There’s no way to discuss this without offering spoilers, so if you haven’t watched Ricky Gervais’s “SuperNature,” go watch it now. I shouldn’t mention that, because if you do watch it, then you’ll have no need to read this article because that’s how bad the coverage has been.
The set opens with Gervais whipping out the old saw about how women aren’t funny. (Can I make references to “whipping out” without coming off as cisgender? Let’s see.) “What about all the funny female comedians,” he says before stumbling when attempting to offer examples. He then goes on to explain the special is heavy with satire, which allows people to “laugh at the wrong thing because you know what the right thing is.”
He continues, “In real life, I know there are loads of funny women, like, um … No, but there are! Dame Edna Everage. Eddie Izzard.” From there he riffs on Twitter and the art of comedy for a bit, before finally diving into the “problematic” jokes about the new-fangled women, the ones with beards and wedding tackle, such as Izzard, that has the internet aghast.
Never mind that people aren’t bent out of shape about his jokes about how there are no funny female comedians or that coverage of “SuperNature” erases women in favor of defending men. The patriarchy always wins, I suppose.
Nevertheless, people are big mad about his trans jokes despite the fact that most of the show, while punching in all directions, comes from a place of doctrinaire liberalism. The name of the show itself was inspired by Gervais’s atheism. As he says, “Anything that exists is by definition part of nature and is explainable, if not now then eventually.” Right-wing provocateur Gervais is not.
But given that, also in Gervais’ words, the most offensive thing that can be said right now is that women don’t have penises, it doesn’t matter that he’s a member of the team, no pun intended. Of the special, GLAAD had this to say:
We watched the Ricky Gervais ‘comedy’ special on Netflix so you don’t have to. It’s full of graphic, dangerous, anti-trans rants masquerading as jokes. He also spouts anti-gay rhetoric & spreads inaccurate information about HIV.
Yes, because in 2022, people are looking to Ricky Gervais for information about HIV. Something tells me that the second sentence from GLAAD is merely an attempt to make the complaints seem to be more than simply a response to his jokes about new-fangled women.

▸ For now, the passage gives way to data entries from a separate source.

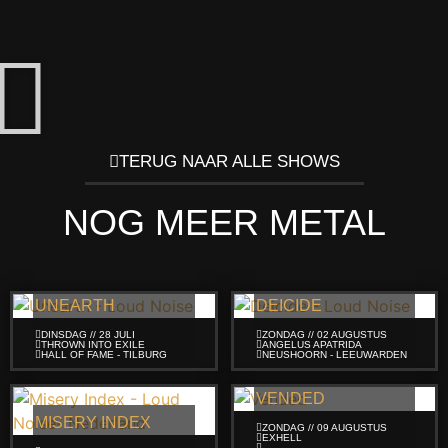
TERUG NAAR ALLE SHOWS
NOG MEER METAL
UNEARTH
DEICIDE
DINSDAG // 28 JULI
ZONDAG // 02 AUGUSTUS
THROWN INTO EXILE
ANGELUS APATRIDA
HALL OF FAME - TILBURG
NEUSHOORN - LEEUWARDEN
VENDED
MISERY INDEX
ZONDAG // 09 AUGUSTUS
EXHELL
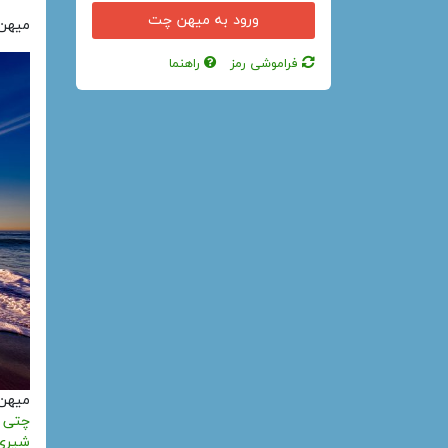
میهن 
فراموشی رمز
راهنما
میهن
چتی
شیری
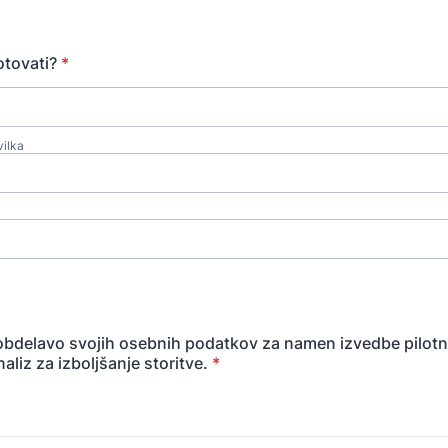
otovati?
*
vilka
bdelavo svojih osebnih podatkov za namen izvedbe pilotn
naliz za izboljšanje storitve.
*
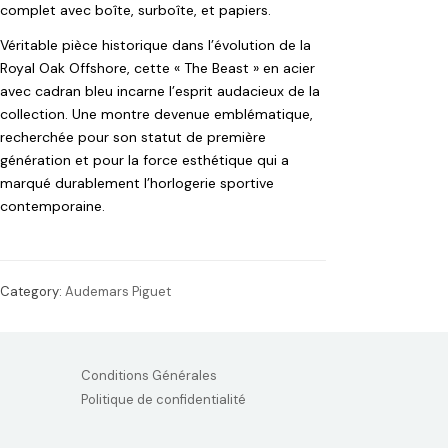
complet avec boîte, surboîte, et papiers.
Véritable pièce historique dans l’évolution de la
Royal Oak Offshore, cette « The Beast » en acier
avec cadran bleu incarne l’esprit audacieux de la
collection. Une montre devenue emblématique,
recherchée pour son statut de première
génération et pour la force esthétique qui a
marqué durablement l’horlogerie sportive
contemporaine.
Category:
Audemars Piguet
Conditions Générales
Politique de confidentialité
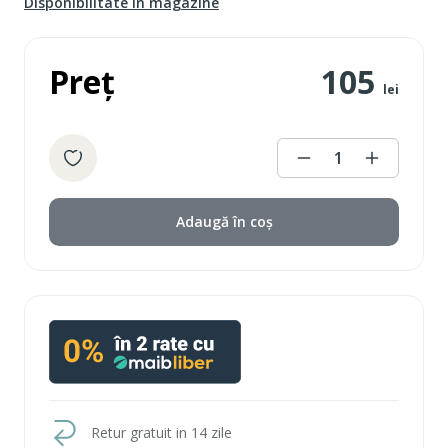
Disponibilitate în magazine
Preț
105
lei
1
Adaugă în coș
Retur gratuit in 14 zile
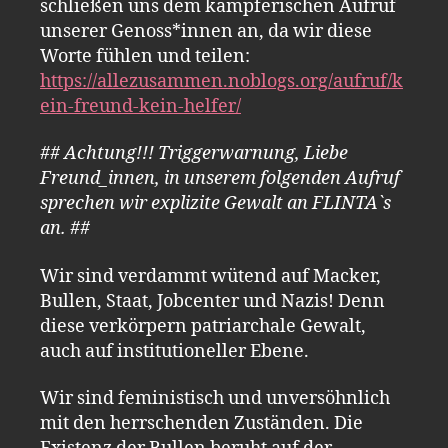
schließen uns dem kämpferischen Aufruf
unserer Genoss*innen an, da wir diese
Worte fühlen und teilen:
https://allezusammen.noblogs.org/aufruf/k
ein-freund-kein-helfer/
## Achtung!!! Triggerwarnung, Liebe
Freund_innen, in unserem folgenden Aufruf
sprechen wir explizite Gewalt an FLINTA`s
an. ##
Wir sind verdammt wütend auf Macker,
Bullen, Staat, Jobcenter und Nazis! Denn
diese verkörpern patriarchale Gewalt,
auch auf institutioneller Ebene.
Wir sind feministisch und unversöhnlich
mit den herrschenden Zuständen. Die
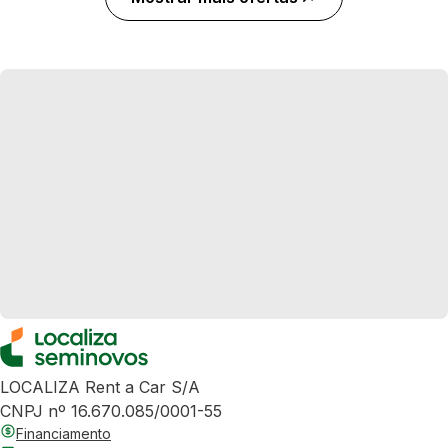
LOCALIZA Rent a Car S/A
CNPJ nº 16.670.085/0001-55
Financiamento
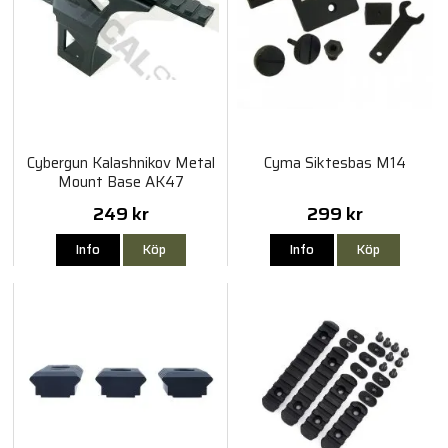
Cybergun Kalashnikov Metal
Cyma Siktesbas M14
Mount Base AK47
249 kr
299 kr
Info
Köp
Info
Köp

It’s almost as if his critics are trying to prove his point. Lefty comics are generally given a bit more leeway on the topics they discuss, after all. Anthony Jeselnik explained it in a 2019 interview with The New York Times. When asked why woke comedians don’t criticize him, Jeselnik replied, “It’s because they know I’m woke.” He added that his onstage persona is an act, saying, “The character is such a monster that you know I’m on the right side of things.”

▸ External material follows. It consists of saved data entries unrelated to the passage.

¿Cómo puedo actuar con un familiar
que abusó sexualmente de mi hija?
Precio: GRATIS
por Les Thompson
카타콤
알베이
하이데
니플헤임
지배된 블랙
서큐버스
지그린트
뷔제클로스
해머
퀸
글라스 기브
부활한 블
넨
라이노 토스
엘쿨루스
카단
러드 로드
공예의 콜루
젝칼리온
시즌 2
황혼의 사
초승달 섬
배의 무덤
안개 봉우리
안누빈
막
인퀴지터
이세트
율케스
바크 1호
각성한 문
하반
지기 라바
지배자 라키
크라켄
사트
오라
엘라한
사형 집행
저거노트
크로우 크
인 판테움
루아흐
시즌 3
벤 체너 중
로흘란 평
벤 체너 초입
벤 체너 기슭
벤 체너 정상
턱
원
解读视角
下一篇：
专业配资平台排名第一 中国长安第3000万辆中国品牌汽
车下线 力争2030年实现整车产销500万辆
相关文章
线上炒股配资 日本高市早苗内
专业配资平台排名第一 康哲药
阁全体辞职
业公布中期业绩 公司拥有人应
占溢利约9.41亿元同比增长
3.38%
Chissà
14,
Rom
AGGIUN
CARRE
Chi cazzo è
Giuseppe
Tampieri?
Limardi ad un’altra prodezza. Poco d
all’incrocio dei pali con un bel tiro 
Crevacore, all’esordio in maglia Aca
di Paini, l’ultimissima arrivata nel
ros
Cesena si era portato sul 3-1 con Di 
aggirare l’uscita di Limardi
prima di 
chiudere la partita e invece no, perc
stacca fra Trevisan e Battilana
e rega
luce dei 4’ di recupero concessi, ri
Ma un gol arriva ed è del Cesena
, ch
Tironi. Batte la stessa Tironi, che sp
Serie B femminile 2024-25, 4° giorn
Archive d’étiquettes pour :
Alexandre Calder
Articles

He might have a point. At least one trans comedian thought his joke on the topic, delivered in 2015’s “Thoughts and Prayers,” was great. Dave Chappelle and Gervais, though? Not so much. Or perhaps we’ve just reached a point in the years since where there is one, and only one, group of people that we cannot make fun of.
It’s a sentiment Gervais agrees with. Toward the end of “SuperNature,” he returns to the jokes that have gotten him in trouble, this time proclaiming his support for gay people, trans people, all people except furries. (I’m assuming that part because he doesn’t mention them. He erases them, just as his critics erase women.)
His issue isn’t with women with penises, but the fact that identity politics are the one thing we can’t joke about. As a comedian, he likely realizes that putting barriers around certain topics, and refusing to humanize them, makes it difficult to discuss them.
As he’s on the liberal team, this is what’s truly problematic for him. Just as Chappelle and Jeselnik are on the “right side of things,” so is Gervais. They’re looking at the power of comedy, from Lenny Bruce to George Carlin to Richard Pryor to today. Whether or not you agree with them, they use their skills to try to effect social change. And they cannot do that if they can’t discuss certain topics.
It’s reminiscent of another extremely ribald comedian, one who wrote a tragedy in which the main character said some things he shouldn’t have, given his audience. Of course, we’re talking about Shakespeare and “The Murder of Gonzango,” the play within a play, designed by Hamlet to determine if his uncle Claudius truly had murdered his father. Hamlet, in other words, was using entertainment to try to smoke out a killer.
With “SuperNature,” Gervais is attempting his own “The Murder of Gonzago,” using entertainment to smoke out those who wish to kill comedy. But while Hamlet used the play as the thing to catch the conscience of the king, Gervais instead has caught the ire of the woke kings, queens, and everything in between. Nobody let them in on the secret.